:: TASK INPUT

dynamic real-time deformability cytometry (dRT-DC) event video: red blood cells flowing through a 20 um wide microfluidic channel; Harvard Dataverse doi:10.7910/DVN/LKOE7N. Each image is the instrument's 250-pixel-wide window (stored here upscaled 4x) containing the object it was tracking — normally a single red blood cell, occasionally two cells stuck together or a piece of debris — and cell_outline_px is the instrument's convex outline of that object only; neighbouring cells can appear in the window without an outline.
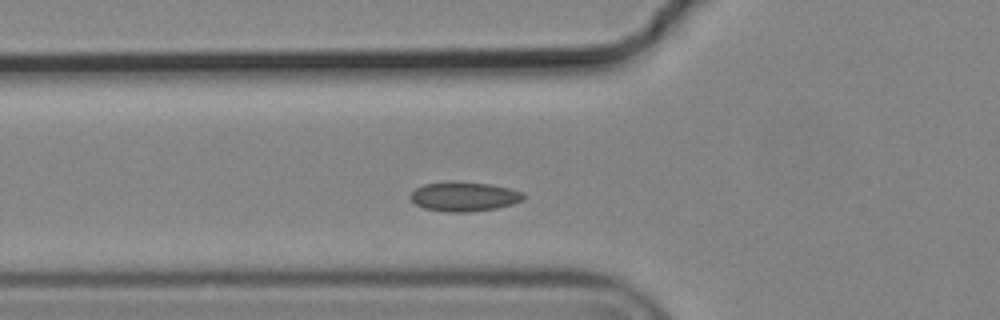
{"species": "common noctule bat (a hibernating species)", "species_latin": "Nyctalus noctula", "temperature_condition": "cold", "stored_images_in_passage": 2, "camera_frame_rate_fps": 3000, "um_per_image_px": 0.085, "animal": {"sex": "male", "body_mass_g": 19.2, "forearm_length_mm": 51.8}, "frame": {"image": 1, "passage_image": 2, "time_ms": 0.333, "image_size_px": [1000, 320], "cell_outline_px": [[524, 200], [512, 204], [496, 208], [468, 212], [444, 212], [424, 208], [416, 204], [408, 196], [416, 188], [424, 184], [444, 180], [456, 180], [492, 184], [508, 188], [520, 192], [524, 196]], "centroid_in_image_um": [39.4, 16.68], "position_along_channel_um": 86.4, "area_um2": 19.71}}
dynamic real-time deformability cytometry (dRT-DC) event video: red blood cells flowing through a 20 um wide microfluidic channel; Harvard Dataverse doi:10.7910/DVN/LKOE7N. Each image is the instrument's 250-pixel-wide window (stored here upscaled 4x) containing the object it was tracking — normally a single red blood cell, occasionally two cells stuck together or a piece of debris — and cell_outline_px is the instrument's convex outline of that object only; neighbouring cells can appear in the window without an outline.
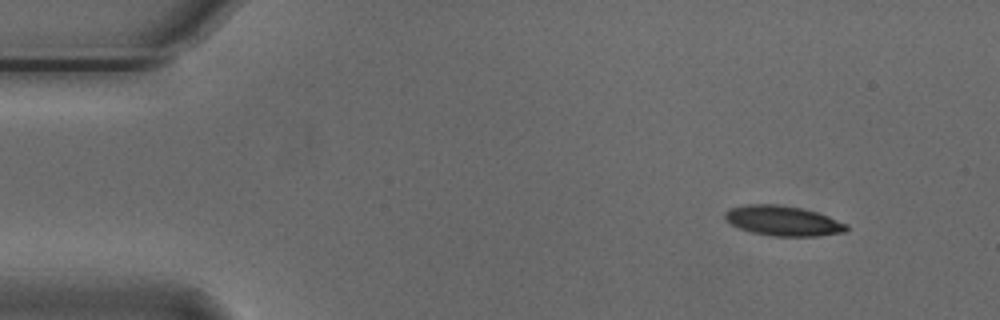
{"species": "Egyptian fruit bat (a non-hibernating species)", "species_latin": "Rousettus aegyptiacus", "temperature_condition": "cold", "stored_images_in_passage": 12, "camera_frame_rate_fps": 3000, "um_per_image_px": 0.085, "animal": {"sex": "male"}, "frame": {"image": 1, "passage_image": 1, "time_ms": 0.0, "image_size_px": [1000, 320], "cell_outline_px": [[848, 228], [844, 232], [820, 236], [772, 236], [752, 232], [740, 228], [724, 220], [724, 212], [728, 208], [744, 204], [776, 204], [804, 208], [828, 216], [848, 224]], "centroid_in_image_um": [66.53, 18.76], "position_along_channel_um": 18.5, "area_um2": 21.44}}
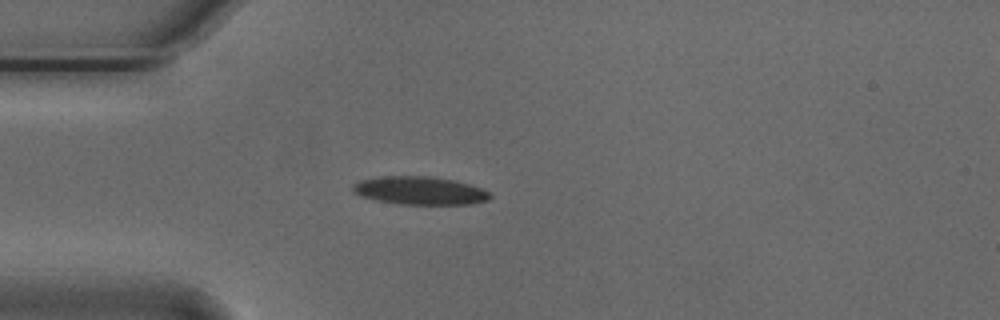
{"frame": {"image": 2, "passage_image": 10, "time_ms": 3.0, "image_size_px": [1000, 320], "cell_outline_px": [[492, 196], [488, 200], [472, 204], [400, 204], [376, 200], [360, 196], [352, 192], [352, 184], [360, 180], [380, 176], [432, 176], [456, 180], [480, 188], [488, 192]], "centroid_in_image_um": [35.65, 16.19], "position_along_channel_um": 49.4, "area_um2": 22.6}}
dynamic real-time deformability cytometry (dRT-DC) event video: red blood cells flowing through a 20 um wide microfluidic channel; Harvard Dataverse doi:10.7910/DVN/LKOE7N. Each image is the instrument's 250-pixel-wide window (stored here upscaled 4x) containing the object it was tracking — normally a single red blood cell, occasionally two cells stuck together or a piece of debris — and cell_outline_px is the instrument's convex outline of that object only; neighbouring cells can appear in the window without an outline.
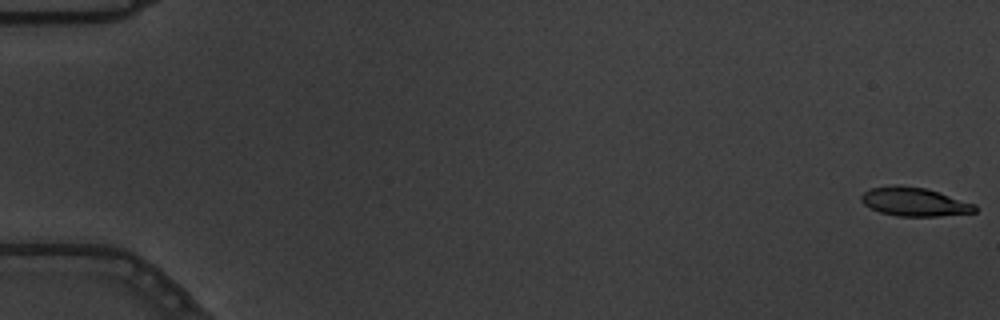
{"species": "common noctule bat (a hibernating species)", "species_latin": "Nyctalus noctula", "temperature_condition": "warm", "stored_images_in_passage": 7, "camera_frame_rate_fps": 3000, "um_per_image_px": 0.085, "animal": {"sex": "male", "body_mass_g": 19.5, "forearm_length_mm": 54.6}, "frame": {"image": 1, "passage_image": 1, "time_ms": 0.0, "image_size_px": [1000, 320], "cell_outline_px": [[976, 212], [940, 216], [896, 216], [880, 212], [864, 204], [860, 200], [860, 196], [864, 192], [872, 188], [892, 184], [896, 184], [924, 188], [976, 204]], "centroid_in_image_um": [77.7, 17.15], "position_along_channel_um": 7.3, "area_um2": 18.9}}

::::

Reproduce all of the data exactly; the pictures do not belong in the copy.

SOLUTION BELOW |
dynamic real-time deformability cytometry (dRT-DC) event video: red blood cells flowing through a 20 um wide microfluidic channel; Harvard Dataverse doi:10.7910/DVN/LKOE7N. Each image is the instrument's 250-pixel-wide window (stored here upscaled 4x) containing the object it was tracking — normally a single red blood cell, occasionally two cells stuck together or a piece of debris — and cell_outline_px is the instrument's convex outline of that object only; neighbouring cells can appear in the window without an outline.
{"species": "common noctule bat (a hibernating species)", "species_latin": "Nyctalus noctula", "temperature_condition": "cold", "stored_images_in_passage": 2, "camera_frame_rate_fps": 3000, "um_per_image_px": 0.085, "animal": {"sex": "male", "body_mass_g": 19.2, "forearm_length_mm": 51.8}, "frame": {"image": 1, "passage_image": 2, "time_ms": 0.333, "image_size_px": [1000, 320], "cell_outline_px": [[524, 200], [512, 204], [496, 208], [468, 212], [444, 212], [424, 208], [416, 204], [408, 196], [416, 188], [424, 184], [444, 180], [456, 180], [492, 184], [508, 188], [520, 192], [524, 196]], "centroid_in_image_um": [39.4, 16.68], "position_along_channel_um": 86.4, "area_um2": 19.71}}
dynamic real-time deformability cytometry (dRT-DC) event video: red blood cells flowing through a 20 um wide microfluidic channel; Harvard Dataverse doi:10.7910/DVN/LKOE7N. Each image is the instrument's 250-pixel-wide window (stored here upscaled 4x) containing the object it was tracking — normally a single red blood cell, occasionally two cells stuck together or a piece of debris — and cell_outline_px is the instrument's convex outline of that object only; neighbouring cells can appear in the window without an outline.
{"species": "Egyptian fruit bat (a non-hibernating species)", "species_latin": "Rousettus aegyptiacus", "temperature_condition": "cold", "stored_images_in_passage": 12, "camera_frame_rate_fps": 3000, "um_per_image_px": 0.085, "animal": {"sex": "male"}, "frame": {"image": 1, "passage_image": 1, "time_ms": 0.0, "image_size_px": [1000, 320], "cell_outline_px": [[848, 228], [844, 232], [820, 236], [772, 236], [752, 232], [740, 228], [724, 220], [724, 212], [728, 208], [744, 204], [776, 204], [804, 208], [828, 216], [848, 224]], "centroid_in_image_um": [66.53, 18.76], "position_along_channel_um": 18.5, "area_um2": 21.44}}
{"frame": {"image": 2, "passage_image": 10, "time_ms": 3.0, "image_size_px": [1000, 320], "cell_outline_px": [[492, 196], [488, 200], [472, 204], [400, 204], [376, 200], [360, 196], [352, 192], [352, 184], [360, 180], [380, 176], [432, 176], [456, 180], [480, 188], [488, 192]], "centroid_in_image_um": [35.65, 16.19], "position_along_channel_um": 49.4, "area_um2": 22.6}}
dynamic real-time deformability cytometry (dRT-DC) event video: red blood cells flowing through a 20 um wide microfluidic channel; Harvard Dataverse doi:10.7910/DVN/LKOE7N. Each image is the instrument's 250-pixel-wide window (stored here upscaled 4x) containing the object it was tracking — normally a single red blood cell, occasionally two cells stuck together or a piece of debris — and cell_outline_px is the instrument's convex outline of that object only; neighbouring cells can appear in the window without an outline.
{"species": "common noctule bat (a hibernating species)", "species_latin": "Nyctalus noctula", "temperature_condition": "warm", "stored_images_in_passage": 7, "camera_frame_rate_fps": 3000, "um_per_image_px": 0.085, "animal": {"sex": "male", "body_mass_g": 19.5, "forearm_length_mm": 54.6}, "frame": {"image": 1, "passage_image": 1, "time_ms": 0.0, "image_size_px": [1000, 320], "cell_outline_px": [[976, 212], [940, 216], [896, 216], [880, 212], [864, 204], [860, 200], [860, 196], [864, 192], [872, 188], [892, 184], [896, 184], [924, 188], [976, 204]], "centroid_in_image_um": [77.7, 17.15], "position_along_channel_um": 7.3, "area_um2": 18.9}}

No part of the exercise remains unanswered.